# Cauchy Product

• Feb 14th 2009, 08:15 PM
manjohn12
Cauchy Product
Suppose $\displaystyle \sum a_{n}z^{n}$ and $\displaystyle \sum b_{n}z^{n}$ have radii of convergence $\displaystyle R_1$ and $\displaystyle R_2$ respectively. Show that the Cauchy Product $\displaystyle \sum c_{n}z^{n}$ converges for $\displaystyle |z| < \min(R_1, R_2)$.

So $\displaystyle \sum c_nz^{n} = \sum_{k=0}^{n} a_{k}b_{n-k}z^{n}$. Assume $\displaystyle |z| < \min(R_1, R_2)$. Put $\displaystyle |z| = \min(R_1, R_2) - 2 \delta$ where $\displaystyle \delta < \min(R_1, R_2)$. Then $\displaystyle \overline{\lim}|c_n|^{1/n} = \frac{1}{\min(R_1,R_2)}$ for $\displaystyle n$ large enough. Thus $\displaystyle |c_{n}z^{k}| \leq \left(\frac{\min(R_1,R_2)-2 \delta}{\min(R_1,R_2)- \delta} \right)^{k}$. Thus $\displaystyle \sum c_{n}z^{n}$ converges.

Is this correct?
• Feb 15th 2009, 03:55 AM
HallsofIvy
Quote:

Originally Posted by manjohn12
Suppose $\displaystyle \sum a_{n}z^{n}$ and $\displaystyle \sum b_{n}z^{n}$ have radii of convergence $\displaystyle R_1$ and $\displaystyle R_2$ respectively. Show that the Cauchy Product $\displaystyle \sum c_{n}z^{n}$ converges for $\displaystyle |z| < \min(R_1, R_2)$.
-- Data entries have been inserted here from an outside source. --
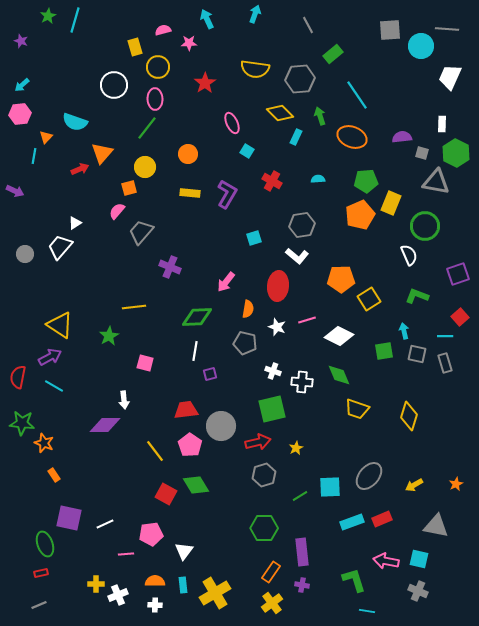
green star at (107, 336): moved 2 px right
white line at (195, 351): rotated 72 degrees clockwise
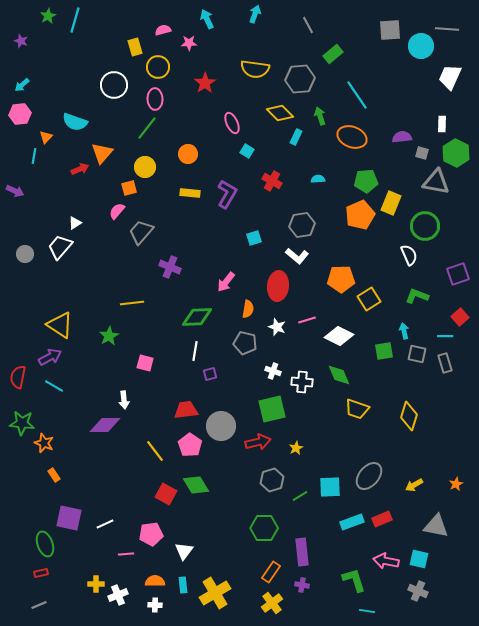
yellow line at (134, 307): moved 2 px left, 4 px up
gray hexagon at (264, 475): moved 8 px right, 5 px down
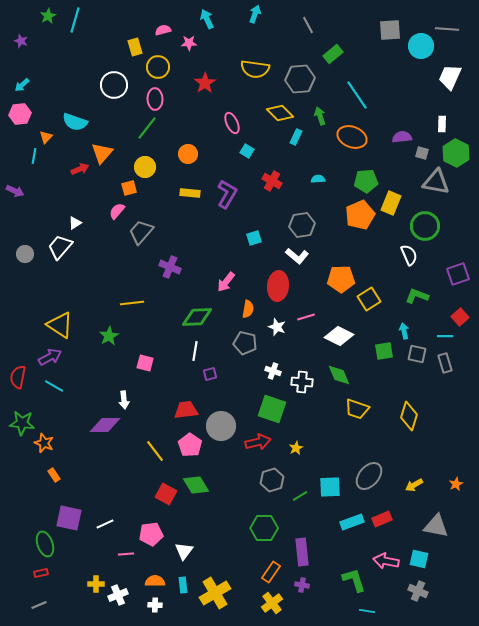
pink line at (307, 320): moved 1 px left, 3 px up
green square at (272, 409): rotated 32 degrees clockwise
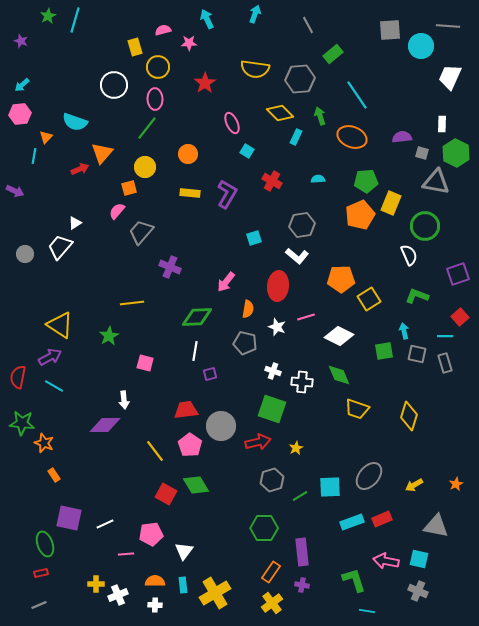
gray line at (447, 29): moved 1 px right, 3 px up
So $\displaystyle \sum c_nz^{n} = \sum_{k=0}^{n} a_{k}b_{n-k}z^{n}$. Assume $\displaystyle |z| < \min(R_1, R_2)$. Put $\displaystyle |z| = \min(R_1, R_2) - 2 \delta$ where $\displaystyle \delta < \min(R_1, R_2)$. Then $\displaystyle \overline{\lim}|c_n|^{1/n} = \frac{1}{\min(R_1,R_2)}$ for $\displaystyle n$ large enough. Thus $\displaystyle |c_{n}z^{k}| \leq \left(\frac{\min(R_1,R_2)-2 \delta}{\min(R_1,R_2)- \delta} \right)^{k}$. Thus $\displaystyle \sum c_{n}z^{n}$ converges.

Is this correct?

Yes, it is. Notice, however, that this does NOT say that the radius of convergence is min(R1,R2). It is possible that the Cauchy product of two power series converges outside the radius of convergence of one of them.